THE TASK. The reply should repeat all of the data word for word, with no pictures.

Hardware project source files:
==*==

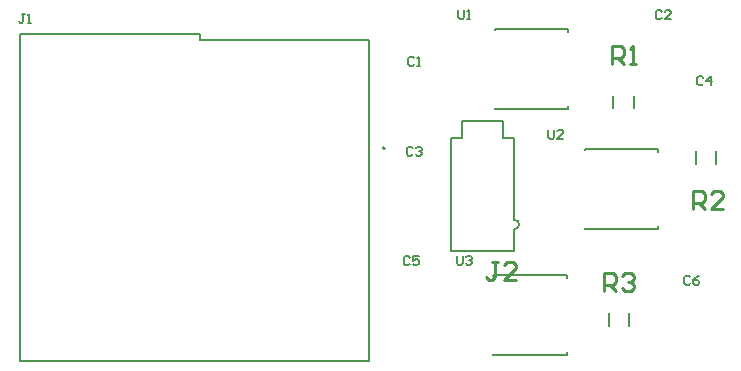
<source format=gto>
G04*
G04 #@! TF.GenerationSoftware,Altium Limited,Altium Designer,25.1.2 (22)*
G04*
G04 Layer_Color=65535*
%FSLAX44Y44*%
%MOMM*%
G71*
G04*
G04 #@! TF.SameCoordinates,B7D9D61E-E531-4C97-95C7-BE20352FD60D*
G04*
G04*
G04 #@! TF.FilePolarity,Positive*
G04*
G01*
G75*
%ADD10C,0.2000*%
%ADD11C,0.1270*%
%ADD12C,0.2540*%
%ADD13C,0.1778*%
D10*
X712801Y762250D02*
G03*
X712801Y770250I0J4000D01*
G01*
X603020Y830640D02*
G03*
X603020Y830640I-1000J0D01*
G01*
X658800Y839750D02*
X668801Y839749D01*
X702801D02*
X712800Y839750D01*
X712801Y770250D01*
X658801Y743749D02*
X712801D01*
X668801Y853749D02*
X702801D01*
Y839749D02*
Y853749D01*
X668801Y839749D02*
Y853749D01*
X712801Y743749D02*
Y762250D01*
X658800Y839750D02*
X658801Y743749D01*
X694755Y723260D02*
X756955D01*
Y655960D02*
Y658360D01*
Y720860D02*
Y723260D01*
X694755Y655960D02*
X756955D01*
X694755D02*
Y656510D01*
Y722710D02*
Y723260D01*
X772215Y829940D02*
X834415D01*
Y762640D02*
Y765040D01*
Y827540D02*
Y829940D01*
X772215Y762640D02*
X834415D01*
X772215D02*
Y763190D01*
Y829390D02*
Y829940D01*
X696015Y931540D02*
X758215D01*
Y864240D02*
Y866640D01*
Y929140D02*
Y931540D01*
X696015Y864240D02*
X758215D01*
X696015D02*
Y864790D01*
Y930990D02*
Y931540D01*
D11*
X866230Y817660D02*
Y828260D01*
X883830Y817660D02*
Y828260D01*
X293970Y650240D02*
Y927340D01*
Y650240D02*
X589870D01*
Y922040D01*
X446370D02*
X589870D01*
X446370D02*
Y927340D01*
X293970D02*
X446370D01*
X810170Y680500D02*
Y691100D01*
X792570Y680500D02*
Y691100D01*
X813980Y864650D02*
Y875250D01*
X796380Y864650D02*
Y875250D01*
D12*
X698501Y734057D02*
X693422D01*
X695962D01*
Y721362D01*
X693422Y718822D01*
X690883D01*
X688344Y721362D01*
X713736Y718822D02*
X703579D01*
X713736Y728979D01*
Y731518D01*
X711197Y734057D01*
X706118D01*
X703579Y731518D01*
X788674Y709932D02*
Y725167D01*
X796292D01*
X798831Y722628D01*
Y717550D01*
X796292Y715011D01*
X788674D01*
X793753D02*
X798831Y709932D01*
X803909Y722628D02*
X806448Y725167D01*
X811527D01*
X814066Y722628D01*
Y720089D01*
X811527Y717550D01*
X808988D01*
X811527D01*
X814066Y715011D01*
Y712472D01*
X811527Y709932D01*
X806448D01*
X803909Y712472D01*
X863604Y779092D02*
Y794327D01*
X871222D01*
X873761Y791788D01*
Y786710D01*
X871222Y784171D01*
X863604D01*
X868682D02*
X873761Y779092D01*
X888996D02*
X878839D01*
X888996Y789249D01*
Y791788D01*
X886457Y794327D01*
X881378D01*
X878839Y791788D01*
X795023Y901702D02*
Y916937D01*
X802641D01*
X805180Y914398D01*
Y909320D01*
X802641Y906781D01*
X795023D01*
X800102D02*
X805180Y901702D01*
X810258D02*
X815337D01*
X812798D01*
Y916937D01*
X810258Y914398D01*
D13*
X663956Y739645D02*
Y733298D01*
X665226Y732028D01*
X667765D01*
X669034Y733298D01*
Y739645D01*
X671573Y738376D02*
X672843Y739645D01*
X675382D01*
X676652Y738376D01*
Y737106D01*
X675382Y735837D01*
X674113D01*
X675382D01*
X676652Y734567D01*
Y733298D01*
X675382Y732028D01*
X672843D01*
X671573Y733298D01*
X741426Y846326D02*
Y839978D01*
X742696Y838708D01*
X745235D01*
X746504Y839978D01*
Y846326D01*
X754122Y838708D02*
X749044D01*
X754122Y843786D01*
Y845056D01*
X752852Y846326D01*
X750313D01*
X749044Y845056D01*
X861820Y721612D02*
X860551Y722881D01*
X858012D01*
X856742Y721612D01*
Y716534D01*
X858012Y715264D01*
X860551D01*
X861820Y716534D01*
X869438Y722881D02*
X866899Y721612D01*
X864360Y719073D01*
Y716534D01*
X865629Y715264D01*
X868168D01*
X869438Y716534D01*
Y717803D01*
X868168Y719073D01*
X864360D01*
X872490Y890269D02*
X871221Y891539D01*
X868682D01*
X867412Y890269D01*
Y885191D01*
X868682Y883921D01*
X871221D01*
X872490Y885191D01*
X878838Y883921D02*
Y891539D01*
X875030Y887730D01*
X880108D01*
X837690Y946402D02*
X836421Y947672D01*
X833882D01*
X832612Y946402D01*
Y941324D01*
X833882Y940054D01*
X836421D01*
X837690Y941324D01*
X845308Y940054D02*
X840229D01*
X845308Y945132D01*
Y946402D01*
X844038Y947672D01*
X841499D01*
X840229Y946402D01*
X665226Y947925D02*
Y941578D01*
X666496Y940308D01*
X669035D01*
X670304Y941578D01*
Y947925D01*
X672843Y940308D02*
X675383D01*
X674113D01*
Y947925D01*
X672843Y946656D01*
X298194Y944623D02*
X295655D01*
X296925D01*
Y938276D01*
X295655Y937006D01*
X294386D01*
X293116Y938276D01*
X300734Y937006D02*
X303273D01*
X302003D01*
Y944623D01*
X300734Y943354D01*
X624330Y738122D02*
X623061Y739391D01*
X620522D01*
X619252Y738122D01*
Y733044D01*
X620522Y731774D01*
X623061D01*
X624330Y733044D01*
X631948Y739391D02*
X626870D01*
Y735583D01*
X629409Y736852D01*
X630678D01*
X631948Y735583D01*
Y733044D01*
X630678Y731774D01*
X628139D01*
X626870Y733044D01*
X626870Y830832D02*
X625601Y832102D01*
X623062D01*
X621792Y830832D01*
Y825754D01*
X623062Y824484D01*
X625601D01*
X626870Y825754D01*
X629409Y830832D02*
X630679Y832102D01*
X633218D01*
X634488Y830832D01*
Y829562D01*
X633218Y828293D01*
X631949D01*
X633218D01*
X634488Y827023D01*
Y825754D01*
X633218Y824484D01*
X630679D01*
X629409Y825754D01*
X628140Y907032D02*
X626871Y908301D01*
X624332D01*
X623062Y907032D01*
Y901954D01*
X624332Y900684D01*
X626871D01*
X628140Y901954D01*
X630680Y900684D02*
X633219D01*
X631949D01*
Y908301D01*
X630680Y907032D01*
M02*

</source>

==*==

EXERCISE OUTPUT.
<source format=gto>
G04*
G04 #@! TF.GenerationSoftware,Altium Limited,Altium Designer,25.1.2 (22)*
G04*
G04 Layer_Color=65535*
%FSLAX44Y44*%
%MOMM*%
G71*
G04*
G04 #@! TF.SameCoordinates,B7D9D61E-E531-4C97-95C7-BE20352FD60D*
G04*
G04*
G04 #@! TF.FilePolarity,Positive*
G04*
G01*
G75*
%ADD10C,0.2000*%
%ADD11C,0.1270*%
%ADD12C,0.2540*%
%ADD13C,0.1778*%
D10*
X712801Y762250D02*
G03*
X712801Y770250I0J4000D01*
G01*
X603020Y830640D02*
G03*
X603020Y830640I-1000J0D01*
G01*
X658800Y839750D02*
X668801Y839749D01*
X702801D02*
X712800Y839750D01*
X712801Y770250D01*
X658801Y743749D02*
X712801D01*
X668801Y853749D02*
X702801D01*
Y839749D02*
Y853749D01*
X668801Y839749D02*
Y853749D01*
X712801Y743749D02*
Y762250D01*
X658800Y839750D02*
X658801Y743749D01*
X694755Y723260D02*
X756955D01*
Y655960D02*
Y658360D01*
Y720860D02*
Y723260D01*
X694755Y655960D02*
X756955D01*
X694755D02*
Y656510D01*
Y722710D02*
Y723260D01*
X772215Y829940D02*
X834415D01*
Y762640D02*
Y765040D01*
Y827540D02*
Y829940D01*
X772215Y762640D02*
X834415D01*
X772215D02*
Y763190D01*
Y829390D02*
Y829940D01*
X696015Y931540D02*
X758215D01*
Y864240D02*
Y866640D01*
Y929140D02*
Y931540D01*
X696015Y864240D02*
X758215D01*
X696015D02*
Y864790D01*
Y930990D02*
Y931540D01*
D11*
X866230Y817660D02*
Y828260D01*
X883830Y817660D02*
Y828260D01*
X293970Y650240D02*
Y927340D01*
Y650240D02*
X589870D01*
Y922040D01*
X446370D02*
X589870D01*
X446370D02*
Y927340D01*
X293970D02*
X446370D01*
X810170Y680500D02*
Y691100D01*
X792570Y680500D02*
Y691100D01*
X813980Y864650D02*
Y875250D01*
X796380Y864650D02*
Y875250D01*
D12*
X698501Y734057D02*
X693422D01*
X695962D01*
Y721362D01*
X693422Y718822D01*
X690883D01*
X688344Y721362D01*
X713736Y718822D02*
X703579D01*
X713736Y728979D01*
Y731518D01*
X711197Y734057D01*
X706118D01*
X703579Y731518D01*
X788674Y709932D02*
Y725167D01*
X796292D01*
X798831Y722628D01*
Y717550D01*
X796292Y715011D01*
X788674D01*
X793753D02*
X798831Y709932D01*
X803909Y722628D02*
X806448Y725167D01*
X811527D01*
X814066Y722628D01*
Y720089D01*
X811527Y717550D01*
X808988D01*
X811527D01*
X814066Y715011D01*
Y712472D01*
X811527Y709932D01*
X806448D01*
X803909Y712472D01*
X863604Y779092D02*
Y794327D01*
X871222D01*
X873761Y791788D01*
Y786710D01*
X871222Y784171D01*
X863604D01*
X868682D02*
X873761Y779092D01*
X888996D02*
X878839D01*
X888996Y789249D01*
Y791788D01*
X886457Y794327D01*
X881378D01*
X878839Y791788D01*
X795023Y901702D02*
Y916937D01*
X802641D01*
X805180Y914398D01*
Y909320D01*
X802641Y906781D01*
X795023D01*
X800102D02*
X805180Y901702D01*
X810258D02*
X815337D01*
X812798D01*
Y916937D01*
X810258Y914398D01*
D13*
X663956Y739645D02*
Y733298D01*
X665226Y732028D01*
X667765D01*
X669034Y733298D01*
Y739645D01*
X671573Y738376D02*
X672843Y739645D01*
X675382D01*
X676652Y738376D01*
Y737106D01*
X675382Y735837D01*
X674113D01*
X675382D01*
X676652Y734567D01*
Y733298D01*
X675382Y732028D01*
X672843D01*
X671573Y733298D01*
X741426Y846326D02*
Y839978D01*
X742696Y838708D01*
X745235D01*
X746504Y839978D01*
Y846326D01*
X754122Y838708D02*
X749044D01*
X754122Y843786D01*
Y845056D01*
X752852Y846326D01*
X750313D01*
X749044Y845056D01*
X861820Y721612D02*
X860551Y722881D01*
X858012D01*
X856742Y721612D01*
Y716534D01*
X858012Y715264D01*
X860551D01*
X861820Y716534D01*
X869438Y722881D02*
X866899Y721612D01*
X864360Y719073D01*
Y716534D01*
X865629Y715264D01*
X868168D01*
X869438Y716534D01*
Y717803D01*
X868168Y719073D01*
X864360D01*
X872490Y890269D02*
X871221Y891539D01*
X868682D01*
X867412Y890269D01*
Y885191D01*
X868682Y883921D01*
X871221D01*
X872490Y885191D01*
X878838Y883921D02*
Y891539D01*
X875030Y887730D01*
X880108D01*
X837690Y946402D02*
X836421Y947672D01*
X833882D01*
X832612Y946402D01*
Y941324D01*
X833882Y940054D01*
X836421D01*
X837690Y941324D01*
X845308Y940054D02*
X840229D01*
X845308Y945132D01*
Y946402D01*
X844038Y947672D01*
X841499D01*
X840229Y946402D01*
X665226Y947925D02*
Y941578D01*
X666496Y940308D01*
X669035D01*
X670304Y941578D01*
Y947925D01*
X672843Y940308D02*
X675383D01*
X674113D01*
Y947925D01*
X672843Y946656D01*
X298194Y944623D02*
X295655D01*
X296925D01*
Y938276D01*
X295655Y937006D01*
X294386D01*
X293116Y938276D01*
X300734Y937006D02*
X303273D01*
X302003D01*
Y944623D01*
X300734Y943354D01*
X624330Y738122D02*
X623061Y739391D01*
X620522D01*
X619252Y738122D01*
Y733044D01*
X620522Y731774D01*
X623061D01*
X624330Y733044D01*
X631948Y739391D02*
X626870D01*
Y735583D01*
X629409Y736852D01*
X630678D01*
X631948Y735583D01*
Y733044D01*
X630678Y731774D01*
X628139D01*
X626870Y733044D01*
X626870Y830832D02*
X625601Y832102D01*
X623062D01*
X621792Y830832D01*
Y825754D01*
X623062Y824484D01*
X625601D01*
X626870Y825754D01*
X629409Y830832D02*
X630679Y832102D01*
X633218D01*
X634488Y830832D01*
Y829562D01*
X633218Y828293D01*
X631949D01*
X633218D01*
X634488Y827023D01*
Y825754D01*
X633218Y824484D01*
X630679D01*
X629409Y825754D01*
X628140Y907032D02*
X626871Y908301D01*
X624332D01*
X623062Y907032D01*
Y901954D01*
X624332Y900684D01*
X626871D01*
X628140Y901954D01*
X630680Y900684D02*
X633219D01*
X631949D01*
Y908301D01*
X630680Y907032D01*
M02*

</source>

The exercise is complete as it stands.